Digital assets suffered a sharp decline, alongside U.S. stocks, after surging in the early hours of Tuesday.
Tuesday’s cryptocurrency market rally stalled as bearish sentiment prevailed, with major assets posting modest daily gains after falling sharply over the past two hours.
Bitcoin (BTC) is up just 0.6% over the past 24 hours, while Ethereum (ETH) has gained 0.1%. Polkadot (DOT) is up 0.9%, and Solana (SOL) is down 1%. However, BTC is down 4% from its intraday high of $61,400, while ETH is down 4.8% after testing $2,700.
Several memecoins are among the top 100 performing assets after suffering sustained losses in recent weeks. Brett (BRETT) is the biggest gainer of the day after rising 20%, followed by BitTorrent (BTT) with 18% and Aave (AAVE) with 12%. Dogwifhat (WIF) is up 11% and FLOKI (FLOKI) is up 10%.
Fasttoken (FTN) saw the biggest decline at 6.9%, followed by Litecoin (LTC) at 4.8% and Mantra (OM) at 2.3%.
Over the past 24 hours, 38,144 traders were liquidated for $86 million. This included $26 million in short positions in BTC and $9 million in ETH, according to CoinGlass. Short liquidations occur when prices are rising, and traders who bet on a price decline are forced to close their positions at a loss.
Stock markets falter after two weeks of recovery
The pullback in digital assets coincides with a decline in U.S. stock indices after two weeks of price gains from early August lows.
The S&P 500 index fell 0.20% in 24 hours, the Nasdaq 100 fell 0.24% and the Dow Jones Industrial Average lost 0.12%. This follows a bullish day for major Asian markets, with Japan’s Nikkei 225 up 1.80%, South Korea’s KOSPI up 0.83% and Australia’s All Ordinaries up 0.16%.
Major global stock indices have staged a strong recovery after suffering sharp losses two weeks ago in response to the Japanese central bank raising interest rates by 0.25%, only its second rate hike from 0% since 2007 and the first in more than a decade.
In response, investors rushed to liquidate their yen carry trade positions, triggering a sharp correction in global markets. Bitcoin fell from around $65,000 to $50,000 in just a few days as risk assets took a beating.
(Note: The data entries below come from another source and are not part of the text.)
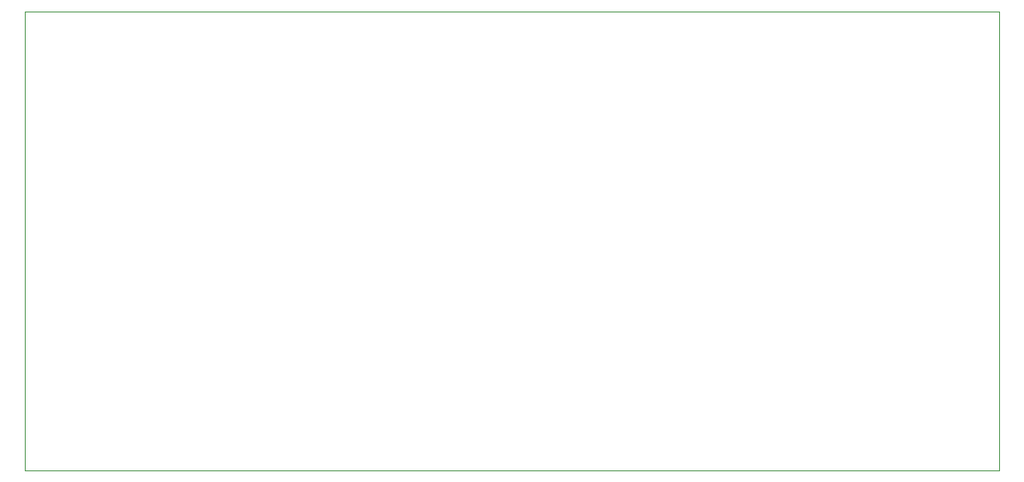
<source format=gbr>
%TF.GenerationSoftware,KiCad,Pcbnew,(5.1.9)-1*%
%TF.CreationDate,2021-12-16T02:45:32+03:00*%
%TF.ProjectId,pcb-heater,7063622d-6865-4617-9465-722e6b696361,rev?*%
%TF.SameCoordinates,Original*%
%TF.FileFunction,Profile,NP*%
%FSLAX46Y46*%
G04 Gerber Fmt 4.6, Leading zero omitted, Abs format (unit mm)*
G04 Created by KiCad (PCBNEW (5.1.9)-1) date 2021-12-16 02:45:32*
%MOMM*%
%LPD*%
G01*
G04 APERTURE LIST*
%TA.AperFunction,Profile*%
%ADD10C,0.050000*%
%TD*%
G04 APERTURE END LIST*
D10*
X143510000Y-76200000D02*
X143510000Y-123190000D01*
X43815000Y-76200000D02*
X143510000Y-76200000D01*
X43815000Y-123190000D02*
X43815000Y-76200000D01*
X43815000Y-123190000D02*
X143510000Y-123190000D01*
M02*

</source>
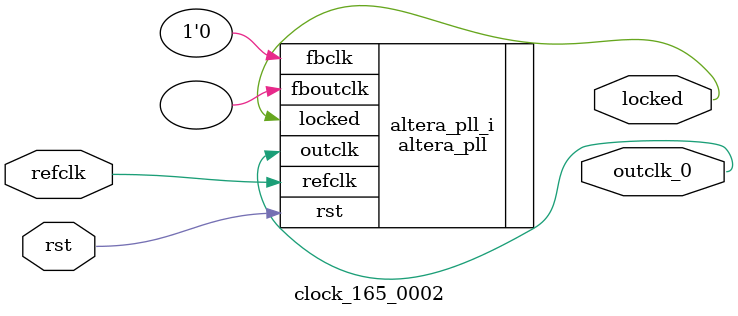
<source format=v>
`timescale 1ns/10ps
module  clock_165_0002(

	// interface 'refclk'
	input wire refclk,

	// interface 'reset'
	input wire rst,

	// interface 'outclk0'
	output wire outclk_0,

	// interface 'locked'
	output wire locked
);

	altera_pll #(
		.fractional_vco_multiplier("false"),
		.reference_clock_frequency("50.0 MHz"),
		.operation_mode("direct"),
		.number_of_clocks(1),
		.output_clock_frequency0("165.000000 MHz"),
		.phase_shift0("0 ps"),
		.duty_cycle0(50),
		.output_clock_frequency1("0 MHz"),
		.phase_shift1("0 ps"),
		.duty_cycle1(50),
		.output_clock_frequency2("0 MHz"),
		.phase_shift2("0 ps"),
		.duty_cycle2(50),
		.output_clock_frequency3("0 MHz"),
		.phase_shift3("0 ps"),
		.duty_cycle3(50),
		.output_clock_frequency4("0 MHz"),
		.phase_shift4("0 ps"),
		.duty_cycle4(50),
		.output_clock_frequency5("0 MHz"),
		.phase_shift5("0 ps"),
		.duty_cycle5(50),
		.output_clock_frequency6("0 MHz"),
		.phase_shift6("0 ps"),
		.duty_cycle6(50),
		.output_clock_frequency7("0 MHz"),
		.phase_shift7("0 ps"),
		.duty_cycle7(50),
		.output_clock_frequency8("0 MHz"),
		.phase_shift8("0 ps"),
		.duty_cycle8(50),
		.output_clock_frequency9("0 MHz"),
		.phase_shift9("0 ps"),
		.duty_cycle9(50),
		.output_clock_frequency10("0 MHz"),
		.phase_shift10("0 ps"),
		.duty_cycle10(50),
		.output_clock_frequency11("0 MHz"),
		.phase_shift11("0 ps"),
		.duty_cycle11(50),
		.output_clock_frequency12("0 MHz"),
		.phase_shift12("0 ps"),
		.duty_cycle12(50),
		.output_clock_frequency13("0 MHz"),
		.phase_shift13("0 ps"),
		.duty_cycle13(50),
		.output_clock_frequency14("0 MHz"),
		.phase_shift14("0 ps"),
		.duty_cycle14(50),
		.output_clock_frequency15("0 MHz"),
		.phase_shift15("0 ps"),
		.duty_cycle15(50),
		.output_clock_frequency16("0 MHz"),
		.phase_shift16("0 ps"),
		.duty_cycle16(50),
		.output_clock_frequency17("0 MHz"),
		.phase_shift17("0 ps"),
		.duty_cycle17(50),
		.pll_type("General"),
		.pll_subtype("General")
	) altera_pll_i (
		.rst	(rst),
		.outclk	({outclk_0}),
		.locked	(locked),
		.fboutclk	( ),
		.fbclk	(1'b0),
		.refclk	(refclk)
	);
endmodule


</source>
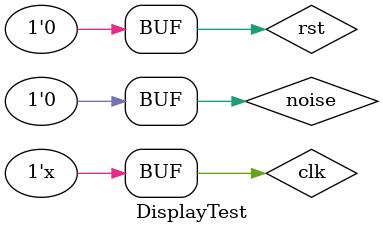
<source format=v>
`timescale 1ns / 1ps

module DisplayTest;
	reg clk;
	reg rst;
	reg noise;
	
	wire [2:0] color;
	wire vSync;
	wire hSync;

	Display uut (
		.clk(clk), 
		.rst(rst), 
		.noise(noise), 
		.color(color), 
		.vSync(vSync), 
		.hSync(hSync)
	);

	initial begin
		clk = 0;
		rst = 1;
		noise = 0;
		
		#5 rst = 0;
	end

	always begin
		#10 clk = ~clk;
	end
endmodule


</source>
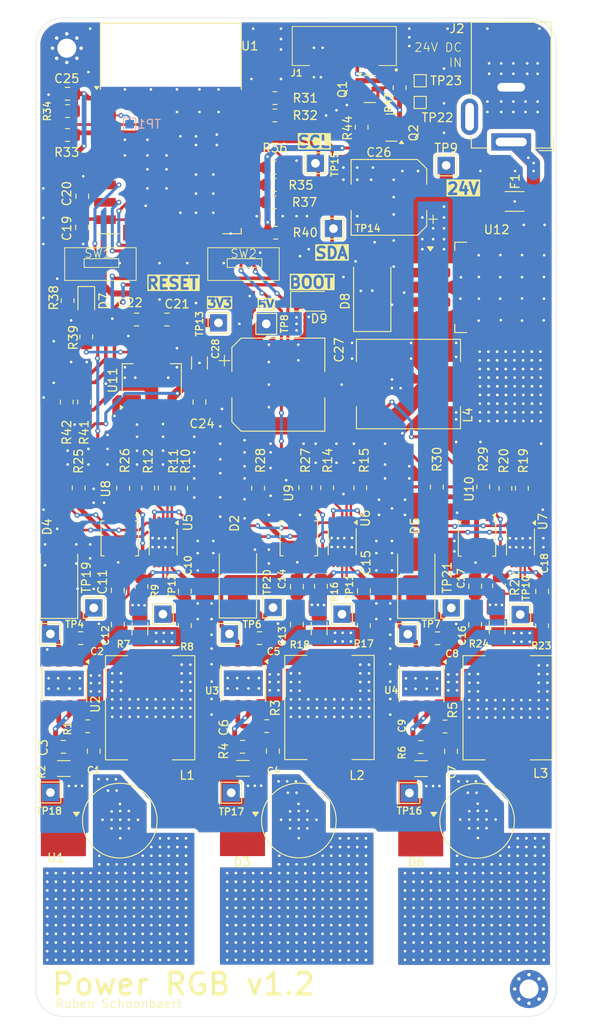
<source format=kicad_pcb>
(kicad_pcb
	(version 20240108)
	(generator "pcbnew")
	(generator_version "8.0")
	(general
		(thickness 1.6)
		(legacy_teardrops no)
	)
	(paper "A4")
	(layers
		(0 "F.Cu" signal)
		(31 "B.Cu" signal)
		(32 "B.Adhes" user "B.Adhesive")
		(33 "F.Adhes" user "F.Adhesive")
		(34 "B.Paste" user)
		(35 "F.Paste" user)
		(36 "B.SilkS" user "B.Silkscreen")
		(37 "F.SilkS" user "F.Silkscreen")
		(38 "B.Mask" user)
		(39 "F.Mask" user)
		(40 "Dwgs.User" user "User.Drawings")
		(41 "Cmts.User" user "User.Comments")
		(42 "Eco1.User" user "User.Eco1")
		(43 "Eco2.User" user "User.Eco2")
		(44 "Edge.Cuts" user)
		(45 "Margin" user)
		(46 "B.CrtYd" user "B.Courtyard")
		(47 "F.CrtYd" user "F.Courtyard")
		(48 "B.Fab" user)
		(49 "F.Fab" user)
		(50 "User.1" user)
		(51 "User.2" user)
		(52 "User.3" user)
		(53 "User.4" user)
		(54 "User.5" user)
		(55 "User.6" user)
		(56 "User.7" user)
		(57 "User.8" user)
		(58 "User.9" user)
	)
	(setup
		(pad_to_mask_clearance 0)
		(allow_soldermask_bridges_in_footprints no)
		(pcbplotparams
			(layerselection 0x00010fc_ffffffff)
			(plot_on_all_layers_selection 0x0000000_00000000)
			(disableapertmacros no)
			(usegerberextensions no)
			(usegerberattributes yes)
			(usegerberadvancedattributes yes)
			(creategerberjobfile yes)
			(dashed_line_dash_ratio 12.000000)
			(dashed_line_gap_ratio 3.000000)
			(svgprecision 4)
			(plotframeref no)
			(viasonmask no)
			(mode 1)
			(useauxorigin no)
			(hpglpennumber 1)
			(hpglpenspeed 20)
			(hpglpendiameter 15.000000)
			(pdf_front_fp_property_popups yes)
			(pdf_back_fp_property_popups yes)
			(dxfpolygonmode yes)
			(dxfimperialunits yes)
			(dxfusepcbnewfont yes)
			(psnegative no)
			(psa4output no)
			(plotreference yes)
			(plotvalue yes)
			(plotfptext yes)
			(plotinvisibletext no)
			(sketchpadsonfab no)
			(subtractmaskfromsilk no)
			(outputformat 1)
			(mirror no)
			(drillshape 1)
			(scaleselection 1)
			(outputdirectory "")
		)
	)
	(net 0 "")
	(net 1 "Net-(U2-VIN)")
	(net 2 "GND")
	(net 3 "Net-(U2-BOOT)")
	(net 4 "Net-(D4-K)")
	(net 5 "Net-(U3-VIN)")
	(net 6 "Net-(U3-BOOT)")
	(net 7 "Net-(D2-K)")
	(net 8 "Net-(U4-VIN)")
	(net 9 "Net-(U4-BOOT)")
	(net 10 "Net-(D5-K)")
	(net 11 "Net-(U4-VCC)")
	(net 12 "Net-(U5-Vin+)")
	(net 13 "Net-(U5-Vin-)")
	(net 14 "+3V3")
	(net 15 "Net-(U6-Vin-)")
	(net 16 "Net-(U6-Vin+)")
	(net 17 "Net-(U7-Vin-)")
	(net 18 "Net-(U7-Vin+)")
	(net 19 "+5V")
	(net 20 "RST")
	(net 21 "+24V")
	(net 22 "Net-(D1-K)")
	(net 23 "Net-(D1-A)")
	(net 24 "Net-(D3-A)")
	(net 25 "Net-(D3-K)")
	(net 26 "Net-(D6-K)")
	(net 27 "Net-(D6-A)")
	(net 28 "GPIO16")
	(net 29 "Net-(D7-A)")
	(net 30 "Net-(D8-K)")
	(net 31 "Net-(F1-Pad1)")
	(net 32 "TX")
	(net 33 "RTS")
	(net 34 "DTR")
	(net 35 "RX")
	(net 36 "Net-(Q1-G)")
	(net 37 "Net-(Q2-G)")
	(net 38 "Net-(U2-RON)")
	(net 39 "Net-(U3-RON)")
	(net 40 "Net-(U4-RON)")
	(net 41 "Net-(U5-A1)")
	(net 42 "Net-(U5-A0)")
	(net 43 "Net-(U5-~{Alert})")
	(net 44 "Net-(U6-~{Alert})")
	(net 45 "Net-(U6-A1)")
	(net 46 "Net-(U7-A0)")
	(net 47 "Net-(U7-~{Alert})")
	(net 48 "Net-(R25-Pad2)")
	(net 49 "Net-(U8-A)")
	(net 50 "GPIO12")
	(net 51 "GPIO13")
	(net 52 "Net-(U9-A)")
	(net 53 "Net-(R28-Pad2)")
	(net 54 "GPIO14")
	(net 55 "Net-(U10-A)")
	(net 56 "Net-(R30-Pad2)")
	(net 57 "Net-(U1-GPIO1{slash}TXD)")
	(net 58 "Net-(U1-GPIO3{slash}RXD)")
	(net 59 "Net-(U1-EN)")
	(net 60 "Net-(U1-GPIO2)")
	(net 61 "GPIO0")
	(net 62 "Net-(U1-GPIO15)")
	(net 63 "Net-(R40-Pad2)")
	(net 64 "SDA")
	(net 65 "SCL")
	(net 66 "ADC")
	(net 67 "unconnected-(U1-GPIO10-Pad12)")
	(net 68 "unconnected-(U1-GPIO9-Pad11)")
	(net 69 "unconnected-(U1-SCLK-Pad14)")
	(net 70 "unconnected-(U1-CS0-Pad9)")
	(net 71 "unconnected-(U1-MOSI-Pad13)")
	(net 72 "unconnected-(U1-MISO-Pad10)")
	(net 73 "unconnected-(U1-GND-Pad15)")
	(net 74 "Net-(U2-DIM)")
	(net 75 "Net-(U3-DIM)")
	(net 76 "Net-(U4-DIM)")
	(net 77 "Net-(U2-VCC)")
	(net 78 "Net-(U3-VCC)")
	(net 79 "unconnected-(D6-Pad3)")
	(net 80 "unconnected-(D1-Pad3)")
	(net 81 "unconnected-(D3-Pad3)")
	(net 82 "unconnected-(H1-Pad1)")
	(net 83 "unconnected-(H1-Pad1)_1")
	(net 84 "unconnected-(H1-Pad1)_2")
	(net 85 "unconnected-(H1-Pad1)_3")
	(net 86 "unconnected-(H1-Pad1)_4")
	(net 87 "unconnected-(H1-Pad1)_5")
	(net 88 "unconnected-(H1-Pad1)_6")
	(net 89 "unconnected-(H1-Pad1)_7")
	(net 90 "unconnected-(H1-Pad1)_8")
	(net 91 "Net-(D9-A)")
	(footprint "Resistor_SMD:R_0805_2012Metric" (layer "F.Cu") (at 61.524761 79.883415 90))
	(footprint "TestPoint:TestPoint_THTPad_2.0x2.0mm_Drill1.0mm" (layer "F.Cu") (at 49 60.88125 180))
	(footprint "Capacitor_SMD:CP_Elec_8x10.5" (layer "F.Cu") (at 68.65 46.43125 180))
	(footprint "Resistor_SMD:R_1206_3216Metric" (layer "F.Cu") (at 81.128586 95.967701 -90))
	(footprint "Diode_SMD:D_1206_3216Metric" (layer "F.Cu") (at 59.6 58.4))
	(footprint "MountingHole:MountingHole_2.2mm_M2_Pad_Via" (layer "F.Cu") (at 84.8 137.6))
	(footprint "Capacitor_SMD:C_0805_2012Metric" (layer "F.Cu") (at 31.113241 109.711892))
	(footprint "LED_SMD:LED_1W_3W_R8" (layer "F.Cu") (at 37.613241 118.211892))
	(footprint "Resistor_SMD:R_0805_2012Metric" (layer "F.Cu") (at 31.594209 58.323907 -90))
	(footprint "Capacitor_SMD:C_0805_2012Metric" (layer "F.Cu") (at 33.267769 49.88422 90))
	(footprint "Resistor_SMD:R_0805_2012Metric" (layer "F.Cu") (at 60.808612 91.213098 -90))
	(footprint "Resistor_SMD:R_0805_2012Metric" (layer "F.Cu") (at 55.5 37 180))
	(footprint "TestPoint:TestPoint_Pad_1.0x1.0mm" (layer "F.Cu") (at 72.25 35.5))
	(footprint "Resistor_SMD:R_0805_2012Metric" (layer "F.Cu") (at 55.4125 47))
	(footprint "Resistor_SMD:R_0805_2012Metric" (layer "F.Cu") (at 82.081916 79.945816 90))
	(footprint "Resistor_SMD:R_0805_2012Metric" (layer "F.Cu") (at 55.4125 45))
	(footprint "Resistor_SMD:R_1206_3216Metric" (layer "F.Cu") (at 51.801413 112.190242))
	(footprint "LED_SMD:LED_0805_2012Metric" (layer "F.Cu") (at 33.75 58.3875 -90))
	(footprint "Capacitor_SMD:C_0805_2012Metric" (layer "F.Cu") (at 39.55 60.5))
	(footprint "Resistor_SMD:R_0805_2012Metric" (layer "F.Cu") (at 65.756507 95.727821 -90))
	(footprint "Capacitor_SMD:C_0805_2012Metric" (layer "F.Cu") (at 43.05 60.5 180))
	(footprint "Capacitor_SMD:C_0805_2012Metric" (layer "F.Cu") (at 45.113241 91.799392 -90))
	(footprint "Capacitor_SMD:C_0805_2012Metric" (layer "F.Cu") (at 51.762537 109.708311))
	(footprint "Resistor_SMD:R_0805_2012Metric" (layer "F.Cu") (at 83.982523 79.934085 90))
	(footprint "Resistor_SMD:R_0805_2012Metric" (layer "F.Cu") (at 42.783031 79.902598 90))
	(footprint "Capacitor_SMD:C_0805_2012Metric" (layer "F.Cu") (at 37.392589 95.624392 90))
	(footprint "Connector_BarrelJack:BarrelJack_GCT_DCJ200-10-A_Horizontal" (layer "F.Cu") (at 82.75 40.05 180))
	(footprint "TestPoint:TestPoint_THTPad_2.0x2.0mm_Drill1.0mm" (layer "F.Cu") (at 50.460455 115 180))
	(footprint "Package_TO_SOT_SMD:SOT-23" (layer "F.Cu") (at 68.9375 38.4 180))
	(footprint "Capacitor_SMD:CP_Elec_10x10.5" (layer "F.Cu") (at 55.9 68))
	(footprint "Capacitor_SMD:C_0805_2012Metric" (layer "F.Cu") (at 46.8 70 90))
	(footprint "Diode_SMD:D_SMB_Handsoldering" (layer "F.Cu") (at 66.725 57.175 90))
	(footprint "Resistor_SMD:R_0805_2012Metric" (layer "F.Cu") (at 75.115252 107.372696 180))
	(footprint "Diode_SMD:D_SMB_Handsoldering" (layer "F.Cu") (at 71.800989 90.208364 90))
	(footprint "TestPoint:TestPoint_THTPad_2.0x2.0mm_Drill1.0mm" (layer "F.Cu") (at 83.791951 94.474479 90))
	(footprint "Package_SO:TI_SO-PowerPAD-8_ThermalVias" (layer "F.Cu") (at 72.414022 102.425742 -90))
	(footprint "Resistor_SMD:R_0805_2012Metric" (layer "F.Cu") (at 32.872143 79.895229 -90))
	(footprint "Resistor_SMD:R_0805_2012Metric" (layer "F.Cu") (at 65.341598 79.894312 90))
	(footprint "F33B-1A7Q1-E8C08 :AMPHENOL_F33B-1A7Q1-E8C08" (layer "F.Cu") (at 63.5 29.25 180))
	(footprint "TestPoint:TestPoint_THTPad_2.0x2.0mm_Drill1.0mm"
		(layer "F.Cu")
		(uuid "6bebe0cc-6b81-4de1-97ef-d4602e3dd2df")
		(at 29.613241 114.971813 90)
		(descr "THT rectangular pad as test Point, square 2.0mm_Drill1.0mm  side length, hole diameter 1.0mm")
		(tags "test point THT pad rectangle square")
		(property "Reference" "TP18"
			(at -2.128344 -0.147798 0)
			(layer "F.SilkS")
			(uuid "da50bfaa-856d-40c0-9189-6aebe060f7ea")
			(effects
				(font
					(size 0.8 0.8)
					(thickness 0.15)
				)
			)
		)
		(property "Value" "TestPoint"
			(at 0 2.05 90)
			(layer "F.Fab")
			(uuid "2c503a8a-48de-42aa-af41-4adbfd38daad")
			(effects
				(font
					(size 1 1)
					(thickness 0.15)
				)
			)
		)
		(property "Footprint" "TestPoint:TestPoint_THTPad_2.0x2.0mm_Drill1.0mm"
			(at 0 0 90)
			(unlocked yes)
			(layer "F.Fab")
			(hide yes)
			(uuid "889fdfa5-3405-4514-aa77-d338cdbf633d")
			(effects
				(font
					(size 1.27 1.27)
					(thickness 0.15)
				)
			)
		)
		(property "Datasheet" ""
			(at 0 0 90)
			(unlocked yes)
			(layer "F.Fab")
			(hide yes)
			(uuid "2e8485de-9719-47e5-80be-e228df66b7ec")
			(effects
				(font
					(size 1.27 1.27)
					(thickness 0.15)
				)
			)
		)
		(property "Description" "test point"
			(at 0 0 90)
			(unlocked yes)
			(layer "F.Fab")
			(hide yes)
			(uuid "77cc921e-2aa5-417b-8409-05cc94cba3c0")
			(effects
				(font
					(size 1.27 1.27)
					(thickness 0.15)
				)
			)
		)
		(property ki_fp_filters "Pin* Test*")
		(path "/0646806a-f329-4ac7-a2ae-6130c44baedb")
		(sheetname "Root")
		(sheetfile "PowerRGB.kicad_sch")
		(attr exclude_from_pos_files)
		(fp_line
			(start 1.2 -1.2)
			(end 1.2 1.2)
			(stroke
				(width 0.12)
				(type solid)
			)
			(layer "F.SilkS")
			(uuid "5167c0d2-6f0a-4292-9c9d-1f585b155390")
		)
		(fp_line
			(start -1.2 -1.2)
			(end 1.2 -1.2)
			(stroke
				(width 0.12)
				(type solid)
			)
			(layer "F.SilkS")
			(uuid "0dbfe57b-72a1-4544-9ba5-b3356f4570eb")
		)
		(fp_line
			(start 1.2 1.2)
			(end -1.2 1.2)
			(stroke
				(width 0.12)
				(type solid)
			)
			(layer "F.SilkS")
			(uuid "390e185f-0667-4bb5-b5eb-4b4db4607e06")
		)
		(fp_line
			(start -1.2 1.2)
			(end -1.2 -1.2)
			(stroke
				(width 0.12)
				(type solid)
			)
			(layer "F.SilkS")
			(uuid "ca7f1ad4-44bd-40e3-a662-e6cf2b1f6374")
		)
		(fp_line
			(start -1.5 -1.5)
			(end 1.5 -1.5)
			(stroke
				(width 0.05)
				(type solid)
			)
			(layer "F.CrtYd")
			(uuid "ebce98ef-4e87-49d0-abde-e292b14b945a")
		)
		(fp_line
			(start -1.5 -1.5)
			(end -1.5 1.5)
			(stroke
				(width 0.05)
				(type solid)
			)
			(layer "F.CrtYd")
			(uuid "777b89da-da37-4734-ba80-27c32ce06e32")
		)
		(fp_line
			(start 1.5 1.5)
			(end 1.5 -1.5)
			(stroke
				(width 0.05)
				(type solid)
			)
			(layer "F.CrtYd")
			(uuid "996e4077-6301-444d-a192-995f7b517393")
		)
		(fp_line
			(start 1.5 1.5)
			(end -1.5 1.5)
			(stroke
				(width 0.05)
				(type solid)
			)
			(layer "F.CrtYd")
			(uuid "b8b6f958-5f8d-4b38-b945-d705ede02385")
		)
		(fp_text user "${REFERENCE}"
			(at 0 -2 90)
			(layer "F.Fab")
			(uuid "9d008340-e48c-472c-9555-acd349ea373f")
			(effects
				(font
					(size 1 1)
					(thickness 0.15)
				)
			)
		)
		(pad "1" thru_hole rect
			(at 0 0 90)
			(size 2 2)
			(drill 1)
			(layers "*.Cu" "*.Mask")
			(remove_unused_layers no)
			(net 22 "Net-(D1-K)")
			(pinfunction "1")
			(pintype "passive")
			(uuid "285abfe9-80c9-474f-b313-203b8965a365")
		)
		(model "${KICAD8_3DMODEL_DIR}/TestPoint.3dshapes/TestPoint_Keystone_5005-5009_Compact.wrl"
			(offset
				(xyz 0 0 0)
			)
			(scale

... [1170671 chars truncated]
</source>
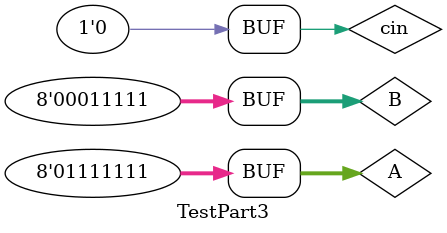
<source format=v>
`timescale 1ns / 1ps


module TestPart3;

	// Inputs
	reg [7:0] A;
	reg [7:0] B;
	reg cin;

	// Outputs
	wire [7:0] S;
	wire cout;
	wire overflow;
	// Instantiate the Unit Under Test (UUT)
	CSA uut (
		.A(A), 
		.B(B), 
		.cin(cin), 
		.S(S), 
		.cout(cout),
		.overflow(overflow)
	);

	initial begin
		// Initialize Inputs
		A = 0;
		B = 0;
		cin = 0;

		// Wait 100 ns for global reset to finish
		#100;
        
		// Add stimulus here

 // Add stimulus here
    
				#10 A=8'b00000001;B=8'b00000001;cin=1'b0;//pos + pos
				#10 A=8'b00000010;B=8'b11111110;cin=1'b0;//pos + negative				
				#10 A=8'b11111111;B=8'b00000001;cin=1'b0;//negative + positive
				#10 A=8'b11111111;B=8'b11111111;cin=1'b0; //negative + negative
				#10 A=8'b00011001;B=8'b10110001;cin=1'b1; //positive - negative
				#10 A=8'b00111101;B=8'b00110101;cin=1'b1; //positive - positive					
				#10 A=8'b10000111;B=8'b00000111;cin=1'b1;//negative - postive
				#10 A=8'b10100111;B=8'b10010111;cin=1'b1;//negative - negative
				#10 A=8'b10000001;B=8'b10000001;cin=1'b0;//overflow negative + negative
				#10 A=8'b01111111;B=8'b00011111;cin=1'b0;//overflow positive + positve
    end 
 
    initial begin
					
		$monitor("time=",$time, " A=%b Operation: %b :  B=%b  : Sum=%b : Cout=%b ",A,cin,B,S,cout);
		
    end    
	
      
endmodule


</source>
However, bullish traders quickly stepped in to buy the dip, with analysts and former Bank of Japan officials saying the central bank would likely delay further interest rate hikes until next year.
“They won’t be able to do any more increases, at least until the end of the year,” said Makoto Sakurai, a former board member, according to Bloomberg. “It’s hard to know if they’ll be able to do a single increase by next March.”
Gold prices also hit a new all-time high on Tuesday morning, climbing 0.8% to $2,524.88 an ounce and over $1 million per 400z mark for the first time.
Investors expect US rate cut next month
Federal Reserve Chairman Jerome Powell is scheduled to speak at the Jackson Hole symposium on Friday. Wall Street is hungry for clues about the Fed’s next move, with the CME FedWatch tool indicating a 100% chance of a rate cut in September.
“Markets are now more confident that the US Federal Reserve will cut interest rates by 0.25% at its September meeting,” said Rania Gule, senior market analyst at XS.com, a multi-asset broker. “They are also pricing in the possibility that another negative surprise in employment data on September 6 could lead to a 0.5% cut.”
Gule speculated that a rate cut would be beneficial for Bitcoin and crypto markets in general. “When the Federal Reserve cut interest rates in July 2019, Bitcoin initially rose 20% in a short-term rally,” she said.
She noted, however, that Bitcoin ended 2019 down 35% from its post-dip high, despite the Federal Reserve making two additional rate cuts later in the year.